5 Essential Pose to Strengthen Your Core

Assalammualaikum Wr. Wb.

Hi All ^^
Hope all of us still healthy today !!!

I decided focus to write about how to strengthen our core. Despite of that, this poses also give you tight and toned tummy. REMEMBER, this poses also work for man

Photo recources : Jenny Sugar

1.
Push Up


When you do push up position, hold this pose for longer. It will strengthens your upper body and targets your core.
When you’re going down, exhale and bend your elbows, allowing them to brush against the sides of your body as you lower your torso toward the floor. Stop when your upper arms and body are parallel with the ground.
Hold here for five deep breaths. Do this for five reps.

2.
Boat


Sitting and lift your knees up to your chest. Balance on your sits (bottom of your pelvis). Keep your spine as long and straight as possible.
Slowly straightening your legs up. If your back starts to hunch, keep your knees bent. Hold for five deep breaths.
When you’re ready to take the lift. Cross your legs just below your knees, point through your toes and pull them in as close to your body as possible, without letting them touch the ground.
On inhale, hold yourself together, press your palms into the ground, engage your core and lift your body off the ground.
Come back into Boat Pose for another five breaths, then take the lift again.
Do this for five reps.

3.
Side Plank


Stay here for five deep breaths.
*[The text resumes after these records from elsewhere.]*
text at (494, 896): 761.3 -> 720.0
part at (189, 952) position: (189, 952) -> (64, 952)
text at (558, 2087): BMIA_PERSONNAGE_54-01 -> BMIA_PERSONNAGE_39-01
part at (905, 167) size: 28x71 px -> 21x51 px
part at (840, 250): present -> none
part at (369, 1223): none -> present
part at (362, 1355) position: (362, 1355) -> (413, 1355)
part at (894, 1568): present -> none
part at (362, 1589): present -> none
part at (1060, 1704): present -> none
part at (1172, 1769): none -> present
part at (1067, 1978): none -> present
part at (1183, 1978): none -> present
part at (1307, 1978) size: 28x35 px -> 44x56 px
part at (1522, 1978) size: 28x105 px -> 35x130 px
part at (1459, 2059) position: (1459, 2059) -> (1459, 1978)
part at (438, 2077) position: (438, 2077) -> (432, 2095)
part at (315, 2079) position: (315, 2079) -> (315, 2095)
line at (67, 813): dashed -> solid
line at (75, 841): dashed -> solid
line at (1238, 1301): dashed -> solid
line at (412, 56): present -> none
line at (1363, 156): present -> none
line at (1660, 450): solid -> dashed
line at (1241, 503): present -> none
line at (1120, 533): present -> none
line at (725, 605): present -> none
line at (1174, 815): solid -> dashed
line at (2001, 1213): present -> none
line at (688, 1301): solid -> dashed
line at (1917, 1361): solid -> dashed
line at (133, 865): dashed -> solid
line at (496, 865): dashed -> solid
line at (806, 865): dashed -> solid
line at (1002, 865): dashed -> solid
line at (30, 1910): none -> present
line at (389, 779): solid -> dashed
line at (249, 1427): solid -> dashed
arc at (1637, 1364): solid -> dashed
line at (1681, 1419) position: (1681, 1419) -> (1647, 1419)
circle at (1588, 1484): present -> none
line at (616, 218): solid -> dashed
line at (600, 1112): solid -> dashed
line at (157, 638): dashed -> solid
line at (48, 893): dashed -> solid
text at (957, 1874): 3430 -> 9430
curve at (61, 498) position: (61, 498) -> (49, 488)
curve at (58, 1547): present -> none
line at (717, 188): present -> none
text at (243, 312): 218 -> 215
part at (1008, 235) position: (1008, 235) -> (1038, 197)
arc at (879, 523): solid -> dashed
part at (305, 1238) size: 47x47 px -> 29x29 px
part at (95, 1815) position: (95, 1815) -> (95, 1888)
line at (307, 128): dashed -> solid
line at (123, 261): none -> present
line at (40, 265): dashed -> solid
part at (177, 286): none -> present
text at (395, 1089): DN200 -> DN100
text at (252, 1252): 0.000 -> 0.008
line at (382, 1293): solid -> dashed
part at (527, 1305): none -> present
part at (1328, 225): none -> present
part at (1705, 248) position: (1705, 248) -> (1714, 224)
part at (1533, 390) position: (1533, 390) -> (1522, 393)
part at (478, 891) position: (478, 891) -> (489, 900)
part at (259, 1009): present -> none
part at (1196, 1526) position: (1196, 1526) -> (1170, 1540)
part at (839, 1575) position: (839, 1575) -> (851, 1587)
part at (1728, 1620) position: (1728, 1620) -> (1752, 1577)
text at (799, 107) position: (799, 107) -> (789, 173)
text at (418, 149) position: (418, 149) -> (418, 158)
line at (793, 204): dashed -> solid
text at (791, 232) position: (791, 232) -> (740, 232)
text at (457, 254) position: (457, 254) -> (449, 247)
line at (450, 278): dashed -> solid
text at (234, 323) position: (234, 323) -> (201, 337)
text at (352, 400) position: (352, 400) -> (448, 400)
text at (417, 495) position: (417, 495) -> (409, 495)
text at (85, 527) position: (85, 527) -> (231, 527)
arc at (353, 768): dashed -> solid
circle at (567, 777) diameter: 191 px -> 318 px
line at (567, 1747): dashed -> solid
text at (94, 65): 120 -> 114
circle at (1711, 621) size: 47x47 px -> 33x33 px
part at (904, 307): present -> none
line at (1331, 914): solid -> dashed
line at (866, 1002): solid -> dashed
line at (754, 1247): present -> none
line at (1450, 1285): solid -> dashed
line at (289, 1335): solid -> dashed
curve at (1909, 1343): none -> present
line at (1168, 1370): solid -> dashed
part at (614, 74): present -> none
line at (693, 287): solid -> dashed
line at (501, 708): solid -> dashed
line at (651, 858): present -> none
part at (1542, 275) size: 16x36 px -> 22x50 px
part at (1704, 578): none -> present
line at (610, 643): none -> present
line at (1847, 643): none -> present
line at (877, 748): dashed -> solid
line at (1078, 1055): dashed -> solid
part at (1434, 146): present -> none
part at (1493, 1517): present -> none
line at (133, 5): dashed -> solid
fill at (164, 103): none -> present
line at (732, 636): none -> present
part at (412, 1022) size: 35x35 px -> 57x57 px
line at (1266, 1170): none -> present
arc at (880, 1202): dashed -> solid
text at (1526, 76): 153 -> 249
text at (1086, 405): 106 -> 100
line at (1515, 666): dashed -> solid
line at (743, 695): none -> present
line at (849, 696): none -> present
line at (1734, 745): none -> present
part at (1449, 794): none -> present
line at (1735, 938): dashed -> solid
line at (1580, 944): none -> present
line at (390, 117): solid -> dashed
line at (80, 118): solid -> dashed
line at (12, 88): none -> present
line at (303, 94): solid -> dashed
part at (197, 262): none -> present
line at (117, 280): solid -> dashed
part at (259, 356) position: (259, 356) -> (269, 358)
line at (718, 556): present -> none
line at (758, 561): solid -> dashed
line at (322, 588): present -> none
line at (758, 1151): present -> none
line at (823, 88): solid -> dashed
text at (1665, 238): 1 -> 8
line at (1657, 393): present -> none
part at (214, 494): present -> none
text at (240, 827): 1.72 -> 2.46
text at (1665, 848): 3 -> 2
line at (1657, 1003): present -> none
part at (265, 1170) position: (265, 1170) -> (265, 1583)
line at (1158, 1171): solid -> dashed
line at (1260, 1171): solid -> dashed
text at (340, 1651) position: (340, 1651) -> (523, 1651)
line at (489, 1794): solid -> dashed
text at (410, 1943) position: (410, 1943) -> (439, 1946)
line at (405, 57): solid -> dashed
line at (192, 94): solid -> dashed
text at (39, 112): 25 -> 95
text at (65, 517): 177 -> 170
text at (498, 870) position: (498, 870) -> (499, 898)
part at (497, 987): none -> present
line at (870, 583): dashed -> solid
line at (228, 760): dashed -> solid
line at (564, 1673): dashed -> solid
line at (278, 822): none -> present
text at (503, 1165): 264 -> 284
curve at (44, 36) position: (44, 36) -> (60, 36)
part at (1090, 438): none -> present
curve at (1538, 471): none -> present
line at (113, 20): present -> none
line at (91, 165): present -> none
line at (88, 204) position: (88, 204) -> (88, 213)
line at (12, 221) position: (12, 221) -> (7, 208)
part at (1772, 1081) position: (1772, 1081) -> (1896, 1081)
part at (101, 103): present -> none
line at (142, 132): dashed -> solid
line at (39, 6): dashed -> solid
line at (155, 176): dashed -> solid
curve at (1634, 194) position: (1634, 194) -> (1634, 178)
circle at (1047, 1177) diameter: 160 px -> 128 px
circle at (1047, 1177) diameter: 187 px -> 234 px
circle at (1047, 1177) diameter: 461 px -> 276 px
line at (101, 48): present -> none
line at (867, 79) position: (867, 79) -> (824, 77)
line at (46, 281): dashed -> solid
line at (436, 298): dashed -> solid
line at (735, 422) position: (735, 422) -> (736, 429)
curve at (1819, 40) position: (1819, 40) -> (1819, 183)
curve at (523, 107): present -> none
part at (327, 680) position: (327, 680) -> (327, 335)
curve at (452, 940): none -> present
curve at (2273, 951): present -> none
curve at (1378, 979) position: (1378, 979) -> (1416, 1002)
Keep your core strong and steady. Do this for five reps every side.

4.
Crow

This pose works your abs and your upper body.
Begin Garland Pose. Place your palms on the ground in front of you. Spread and press your fingers as wide as you can.
Straighten your legs slightly, and place your knees as high up onto your triceps as possible, toward your armpits.
Lift one foot off the ground and then the other. If you can, bring your toes together.
Squeeze your knees together slightly and pull your belly button in toward your spine.
Stay here for five breaths.

5.
Headstand B

This pose require upperbody strength and balance. Keeping your feet parallel with the ground and also insanely works your core.
Begin with your hands and knees on the mat. Lower your elbows to the floor and interlace your fingers.
Place the back of your head against your palms and the top of your head on the mat. Once your head and forearms feel stable, straighten both legs and walk your feet toward your face as far as you can.
Shift your hips over your shoulder, and keep your elbows planted firmly on the mat. Lift your right leg straght up toward the sky and then your left, coming into full headstand. If you feel up to the challenge, you can try lifting both legs up simultaneously.
To move into Headstand B, slowly lower both legs down halfway, so that your thighs are parallel with the floor. After five breaths, lower your feet all the way down to the ground.